About weakly associated primes

Question

Let $A$ be a commutative ring, and $M$ an $A$-module. A prime ideal $\mathfrak{p}\subset A$ is said to be weakly associated to $M$ if it is minimal over some $\operatorname{ann}m$, where $m\in M$. I came across a statement that says, $$\operatorname{WeakAss}_{A}S^{-1}M=\operatorname{WeakAss}_{S^{-1}A}S^{-1}M.$$ (Source: Lemma 10.63.14 in http://stacks.math.columbia.edu/tag/0546)

It is a well known result for ordinary associated primes ($\operatorname{Ass}_{A}S^{-1}M=\operatorname{Ass}_{S^{-1}A}S^{-1}M$), but for weakly associated primes, I suspect it should be $$\operatorname{WeakAss}_{A}S^{-1}M\cap\operatorname{Spec}S^{-1}A=\operatorname{WeakAss}_{S^{-1}A}S^{-1}M.$$ Did I discover a typo, or am I missing something? (Surely I'm more likely to make a mistake than Columbia University?) Is every weakly associated prime of $S^{-1}M$ as an $A$-module necessarily disjoint from $S$ for some reason?

Answer 1

$\DeclareMathOperator{\p}{\mathfrak{p}}$$\DeclareMathOperator{\ann}{\operatorname{ann}}$Let $\p \in \operatorname{WeakAss}_A S^{-1}M$ be minimal over $\ann_A(\frac{m}{1})$. Since annihilators localize (Lemma), $\ann_A(\frac{m}{1}) = (\ann_A(m))^{ec}$, where extension/contraction are with respect to $A \to S^{-1}A$. Now suppose $s \in \p \cap S$. Then by assumption, $s$ is nilpotent in $(A/\ann_A(m)^{ec})_{\p}$, so $s^nx \in \ann_A(m)^{ec}$ for some $x \in A \setminus \p$, so $\frac{s^nx}{1} \in \ann_A(m)^{ece} = \ann_A(m)^e$. Thus $x \in (\ann_{A}(m))^{ec} \subseteq \p$, contradiction.

Lemma: $\ann_{S^{-1}A}(\frac{m}{1}) = S^{-1}(\ann_A(m)) \; (= \ann_A(m)^e)$ for any $m \in M$.

Answer 2

I think zcn's answer is great, but here's a minor modification that avoids using extensions/contractions. (It doesn't really avoid using them, just hides that we're using them but it is in any case slightly more direct and easier for me to understand.) Moreover, both zcn's answer and mine only prove one containment, but the other is not so hard so I'll leave it out.

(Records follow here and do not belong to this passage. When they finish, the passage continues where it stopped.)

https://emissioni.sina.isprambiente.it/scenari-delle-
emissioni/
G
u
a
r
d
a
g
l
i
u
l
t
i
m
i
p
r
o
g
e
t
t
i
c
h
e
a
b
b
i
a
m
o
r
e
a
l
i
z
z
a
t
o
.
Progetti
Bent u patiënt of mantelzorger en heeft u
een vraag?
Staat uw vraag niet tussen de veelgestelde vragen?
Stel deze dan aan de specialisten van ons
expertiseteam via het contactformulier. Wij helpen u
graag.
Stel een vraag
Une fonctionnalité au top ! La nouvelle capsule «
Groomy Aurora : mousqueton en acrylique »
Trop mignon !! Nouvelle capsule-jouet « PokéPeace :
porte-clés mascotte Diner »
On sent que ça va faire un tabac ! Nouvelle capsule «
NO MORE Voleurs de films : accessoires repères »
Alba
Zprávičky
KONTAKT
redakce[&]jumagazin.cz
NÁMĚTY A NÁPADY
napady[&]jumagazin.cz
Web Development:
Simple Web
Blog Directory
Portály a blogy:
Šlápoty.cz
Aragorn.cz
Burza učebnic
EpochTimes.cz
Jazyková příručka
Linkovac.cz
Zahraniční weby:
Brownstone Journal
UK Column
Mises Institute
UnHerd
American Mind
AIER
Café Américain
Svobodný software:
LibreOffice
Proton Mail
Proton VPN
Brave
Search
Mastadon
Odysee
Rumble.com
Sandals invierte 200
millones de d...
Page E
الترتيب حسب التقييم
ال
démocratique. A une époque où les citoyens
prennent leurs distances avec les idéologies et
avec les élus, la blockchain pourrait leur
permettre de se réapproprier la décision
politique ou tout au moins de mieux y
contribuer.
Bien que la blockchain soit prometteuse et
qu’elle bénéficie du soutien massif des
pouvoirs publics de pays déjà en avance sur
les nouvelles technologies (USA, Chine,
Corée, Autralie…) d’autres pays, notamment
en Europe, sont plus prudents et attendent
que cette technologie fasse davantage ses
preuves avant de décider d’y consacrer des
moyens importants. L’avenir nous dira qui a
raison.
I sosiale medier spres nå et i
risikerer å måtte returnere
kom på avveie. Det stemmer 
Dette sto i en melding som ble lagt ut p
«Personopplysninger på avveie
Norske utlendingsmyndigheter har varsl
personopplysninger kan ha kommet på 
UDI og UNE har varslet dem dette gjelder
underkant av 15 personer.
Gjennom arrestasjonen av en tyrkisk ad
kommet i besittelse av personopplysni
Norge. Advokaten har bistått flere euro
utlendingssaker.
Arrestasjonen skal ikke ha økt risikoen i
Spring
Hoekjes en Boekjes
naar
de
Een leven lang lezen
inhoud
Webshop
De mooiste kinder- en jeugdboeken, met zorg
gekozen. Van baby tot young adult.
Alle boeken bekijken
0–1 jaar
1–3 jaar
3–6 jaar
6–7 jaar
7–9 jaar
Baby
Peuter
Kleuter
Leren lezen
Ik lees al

The argument can be found in my answer here, if you're willing to wade through some geometric content.

Suppose $\mathfrak{p} \in \operatorname{WeakAss}_{A}(S^{-1}M)$, say $\mathfrak{p}$ is minimal over $\operatorname{Ann}_A(\frac{m}{s})$. Now suppose $t \in \mathfrak{p}\cap S$. Then since $\mathfrak{p}_\mathfrak{p}$ is the unique minimal prime lying over $\operatorname{Ann}_A(\frac{m}{s})_{\mathfrak{p}}$ in $A_{\mathfrak{p}}$, $t$ is nilpotent in $A_{\mathfrak{p}}/\operatorname{Ann}_A(\frac{m}{s})_{\mathfrak{p}}\cong (A/\operatorname{Ann}_A(\frac{m}{s}))_{\mathfrak{p}}$, that is to say there exists some $x \in A\setminus \mathfrak{p}$ with $t^nx \in \operatorname{Ann}_A(\frac{m}{s})$. But then $x \in \operatorname{Ann}_A(\frac{m}{s}) \subset \mathfrak{p}$, a contradiction.

There are a few ways to see that $x$ annihilates $\frac{m}{s}$ if $t^nx$ does, if you don't see it immediately (I didn't!). One is to actually write down from definitions what it means for an element of $A$ to annihilate an element of $S^{-1}M$ and observe that for $a \in A, s \in S$, $a$ annihilates an element iff $sa$ does, or you can just write $\frac{m}{s} = \frac{t^nm}{t^ns}$ and then use that $x(\frac{m}{s}) = x\frac{t^nm}{t^ns}= \frac{xt^n}{s}\frac{1}{t^n} = 0$. The first method is perhaps more enlightening, and can be thought of as being a consequence of the fact that $s$ "acts as a unit on $M$".